The configured delayed registration duration takes effect the next time the application starts.
(Optional) Adjust low-traffic warm-up duration
Enabling graceful start automatically enables this feature with a default warm-up duration of 120 seconds. You can adjust this duration based on your business needs:
-
Follow Step 1 and Step 2 to navigate to the graceful start page, enable the feature, and configure the Kubernetes service readiness probe.
-
Modify the Configuration Information for Graceful Start and Shutdown. Click the arrow to the left of the Graceful Start module to expand its settings. Click Advanced Options. In the Low-traffic Warm-up Duration (s) field, enter a value, and then click OK.
-
If the consumer of the service being warmed up is an MSE cloud native gateway, the low-traffic warm-up configured here will not take effect. Instead, configure the warm-up settings in the MSE cloud native gateway. In the gateway console, click the target gateway instance. In the left-side navigation pane, choose Routes > Services. Find the service and, in the Actions column, click More > Policies. On the Policies tab, under Traffic Management > Load Balancing Configuration, click Edit and adjust the Warm-up Time setting. Note that the gateway's default warm-up QPS curve is linear, which is slightly different from the quadratic curve provided by MSE Microservices Governance, but the practical effect is similar.
-
The adjusted low-traffic warm-up duration will take effect the next time the application starts.
-
The low-traffic warm-up feature works on the consumer side by calculating weights for each provider instance based on their startup times.

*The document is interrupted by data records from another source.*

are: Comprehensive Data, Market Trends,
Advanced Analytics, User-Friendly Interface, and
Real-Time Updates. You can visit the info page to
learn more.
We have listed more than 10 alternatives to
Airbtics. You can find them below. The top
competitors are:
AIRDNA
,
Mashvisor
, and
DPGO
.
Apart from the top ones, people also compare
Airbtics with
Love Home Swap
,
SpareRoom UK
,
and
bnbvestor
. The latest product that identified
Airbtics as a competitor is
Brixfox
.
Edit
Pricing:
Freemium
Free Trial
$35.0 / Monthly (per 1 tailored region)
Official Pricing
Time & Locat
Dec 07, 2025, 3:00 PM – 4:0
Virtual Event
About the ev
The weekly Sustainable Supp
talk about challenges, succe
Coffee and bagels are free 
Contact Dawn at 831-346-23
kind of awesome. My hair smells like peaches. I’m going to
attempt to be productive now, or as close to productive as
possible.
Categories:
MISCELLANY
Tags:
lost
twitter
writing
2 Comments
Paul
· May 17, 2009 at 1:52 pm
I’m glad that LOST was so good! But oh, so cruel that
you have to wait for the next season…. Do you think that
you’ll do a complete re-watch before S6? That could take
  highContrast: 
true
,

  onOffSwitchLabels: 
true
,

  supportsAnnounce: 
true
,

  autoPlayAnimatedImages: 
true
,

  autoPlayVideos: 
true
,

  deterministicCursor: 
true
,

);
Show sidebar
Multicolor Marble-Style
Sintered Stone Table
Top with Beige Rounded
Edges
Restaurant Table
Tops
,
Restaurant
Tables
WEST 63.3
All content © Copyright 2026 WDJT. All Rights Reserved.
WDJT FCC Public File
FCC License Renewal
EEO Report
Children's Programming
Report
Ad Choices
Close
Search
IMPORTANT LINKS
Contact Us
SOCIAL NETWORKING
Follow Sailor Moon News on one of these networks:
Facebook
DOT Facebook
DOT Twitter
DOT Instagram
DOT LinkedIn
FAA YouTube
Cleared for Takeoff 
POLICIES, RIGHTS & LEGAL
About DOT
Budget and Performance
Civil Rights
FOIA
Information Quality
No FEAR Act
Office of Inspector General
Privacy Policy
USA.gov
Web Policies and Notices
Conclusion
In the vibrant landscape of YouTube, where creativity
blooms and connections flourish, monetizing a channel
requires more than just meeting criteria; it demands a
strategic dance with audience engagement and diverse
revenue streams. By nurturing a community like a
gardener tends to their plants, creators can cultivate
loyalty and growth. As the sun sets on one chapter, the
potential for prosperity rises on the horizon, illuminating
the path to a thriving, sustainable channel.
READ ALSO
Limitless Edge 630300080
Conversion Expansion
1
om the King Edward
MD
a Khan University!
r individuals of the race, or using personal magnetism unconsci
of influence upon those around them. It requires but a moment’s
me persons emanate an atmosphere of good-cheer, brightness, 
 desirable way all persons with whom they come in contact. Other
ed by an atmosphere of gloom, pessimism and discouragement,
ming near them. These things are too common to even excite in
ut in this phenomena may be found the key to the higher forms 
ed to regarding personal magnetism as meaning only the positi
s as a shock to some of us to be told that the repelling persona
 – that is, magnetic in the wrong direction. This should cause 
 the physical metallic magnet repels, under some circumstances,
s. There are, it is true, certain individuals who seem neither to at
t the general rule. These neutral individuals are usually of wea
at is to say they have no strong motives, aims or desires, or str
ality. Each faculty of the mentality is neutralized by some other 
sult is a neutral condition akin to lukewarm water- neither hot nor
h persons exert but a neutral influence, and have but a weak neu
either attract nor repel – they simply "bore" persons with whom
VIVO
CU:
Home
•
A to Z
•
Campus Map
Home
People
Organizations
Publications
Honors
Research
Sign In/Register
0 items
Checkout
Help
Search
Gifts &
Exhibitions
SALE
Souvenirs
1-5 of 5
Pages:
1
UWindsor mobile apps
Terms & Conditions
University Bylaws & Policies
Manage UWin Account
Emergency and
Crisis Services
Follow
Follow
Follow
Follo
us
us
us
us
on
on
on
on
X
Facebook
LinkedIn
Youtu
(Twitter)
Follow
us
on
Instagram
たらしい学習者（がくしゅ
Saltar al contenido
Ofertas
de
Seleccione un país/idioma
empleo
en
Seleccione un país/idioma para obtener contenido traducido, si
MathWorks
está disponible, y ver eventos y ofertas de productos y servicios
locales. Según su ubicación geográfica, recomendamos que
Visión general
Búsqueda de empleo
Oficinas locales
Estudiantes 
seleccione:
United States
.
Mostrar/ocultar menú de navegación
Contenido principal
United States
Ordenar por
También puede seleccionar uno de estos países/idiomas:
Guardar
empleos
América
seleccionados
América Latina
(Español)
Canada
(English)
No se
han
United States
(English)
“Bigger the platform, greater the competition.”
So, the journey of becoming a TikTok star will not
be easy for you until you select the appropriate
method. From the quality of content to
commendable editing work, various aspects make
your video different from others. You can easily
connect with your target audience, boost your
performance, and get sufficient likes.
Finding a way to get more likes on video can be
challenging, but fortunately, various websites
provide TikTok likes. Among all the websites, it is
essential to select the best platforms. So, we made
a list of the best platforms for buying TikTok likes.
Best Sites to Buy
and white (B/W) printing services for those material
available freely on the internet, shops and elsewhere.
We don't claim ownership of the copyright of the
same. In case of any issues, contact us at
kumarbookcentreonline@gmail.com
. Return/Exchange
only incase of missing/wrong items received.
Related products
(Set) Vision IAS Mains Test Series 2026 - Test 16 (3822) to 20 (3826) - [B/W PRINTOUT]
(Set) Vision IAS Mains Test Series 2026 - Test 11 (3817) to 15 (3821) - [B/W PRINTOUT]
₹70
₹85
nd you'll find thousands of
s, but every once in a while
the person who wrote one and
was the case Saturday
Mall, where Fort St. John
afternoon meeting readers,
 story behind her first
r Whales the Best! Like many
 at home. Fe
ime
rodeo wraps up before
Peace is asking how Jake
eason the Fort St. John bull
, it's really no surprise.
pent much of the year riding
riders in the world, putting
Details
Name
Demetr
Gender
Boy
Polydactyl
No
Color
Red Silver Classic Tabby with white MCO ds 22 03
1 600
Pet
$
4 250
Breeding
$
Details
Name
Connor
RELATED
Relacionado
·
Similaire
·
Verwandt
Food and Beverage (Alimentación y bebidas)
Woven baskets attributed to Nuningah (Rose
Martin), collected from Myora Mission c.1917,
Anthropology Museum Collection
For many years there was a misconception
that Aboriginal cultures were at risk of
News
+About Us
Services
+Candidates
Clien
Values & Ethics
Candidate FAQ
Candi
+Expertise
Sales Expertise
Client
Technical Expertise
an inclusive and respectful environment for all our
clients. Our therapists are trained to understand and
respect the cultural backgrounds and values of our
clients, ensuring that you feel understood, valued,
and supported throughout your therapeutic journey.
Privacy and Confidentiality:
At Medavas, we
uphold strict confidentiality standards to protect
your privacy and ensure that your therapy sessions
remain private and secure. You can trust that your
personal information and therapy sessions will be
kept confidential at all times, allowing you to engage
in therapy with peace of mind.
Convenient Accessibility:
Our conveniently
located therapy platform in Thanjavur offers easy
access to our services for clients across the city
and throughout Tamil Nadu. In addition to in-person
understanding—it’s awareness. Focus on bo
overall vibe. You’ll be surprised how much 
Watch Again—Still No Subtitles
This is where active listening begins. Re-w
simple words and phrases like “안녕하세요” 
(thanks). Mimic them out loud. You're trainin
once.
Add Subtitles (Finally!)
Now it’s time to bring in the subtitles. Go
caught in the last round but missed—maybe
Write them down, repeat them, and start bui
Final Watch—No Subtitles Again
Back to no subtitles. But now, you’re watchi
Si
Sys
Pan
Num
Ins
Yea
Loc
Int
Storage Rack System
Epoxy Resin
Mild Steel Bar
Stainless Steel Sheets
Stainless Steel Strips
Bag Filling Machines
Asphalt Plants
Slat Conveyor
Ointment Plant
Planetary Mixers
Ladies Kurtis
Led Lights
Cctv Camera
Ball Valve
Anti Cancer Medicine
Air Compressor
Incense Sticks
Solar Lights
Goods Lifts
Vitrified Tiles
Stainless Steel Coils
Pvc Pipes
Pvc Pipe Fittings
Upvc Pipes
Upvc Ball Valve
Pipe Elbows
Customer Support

It then uses a load balancing algorithm to gradually increase traffic to a newly started application. This process helps warm up the service. This also requires the service's consumer to be connected to MSE Microservices Governance.
-
When using the low-traffic warm-up feature for the first time, we recommend using the default warm-up duration. If you observe that the warm-up is ineffective or causes traffic loss, you can then optimize by adjusting this parameter.
-
To ensure a sufficient warm-up, see Best practices for low-traffic warm-up.
Observing graceful start
After applying these configurations, the next time your application starts, you can view the specific start and shutdown times for your instance and its QPS curve on the Graceful Start and Shutdown page.
Log on to the MSE console, and select a region in the top navigation bar.
In the left-side navigation pane, choose . On the page that appears, click the resource card of the application that you want to manage.
On the application details page, click Traffic management in the left-side navigation pane, and click the Graceful Start/Shutdown tab.
-
On the Start and Shutdown Overview subtab, click an instance on the left. On the right, you can view the QPS changes and related events that occurred during the startup phase.

You will see events such as service registration, warm-up started, and warm-up ended occur in sequence. The 'Kubernetes readiness probe passed' event also occurs after the 'service registration' event. The QPS curve gradually increases to its maximum value during the warm-up duration (default 120s) instead of spiking suddenly. If the event sequence or the QPS curve shape does not meet your expectations during startup, see the FAQ for troubleshooting.
In the example shown in the figure, the application's Kubernetes readiness probe is configured to use the endpoint 55199/readiness, and its minimum ready time (minReadySeconds) is set to 120 seconds, matching the default warm-up duration.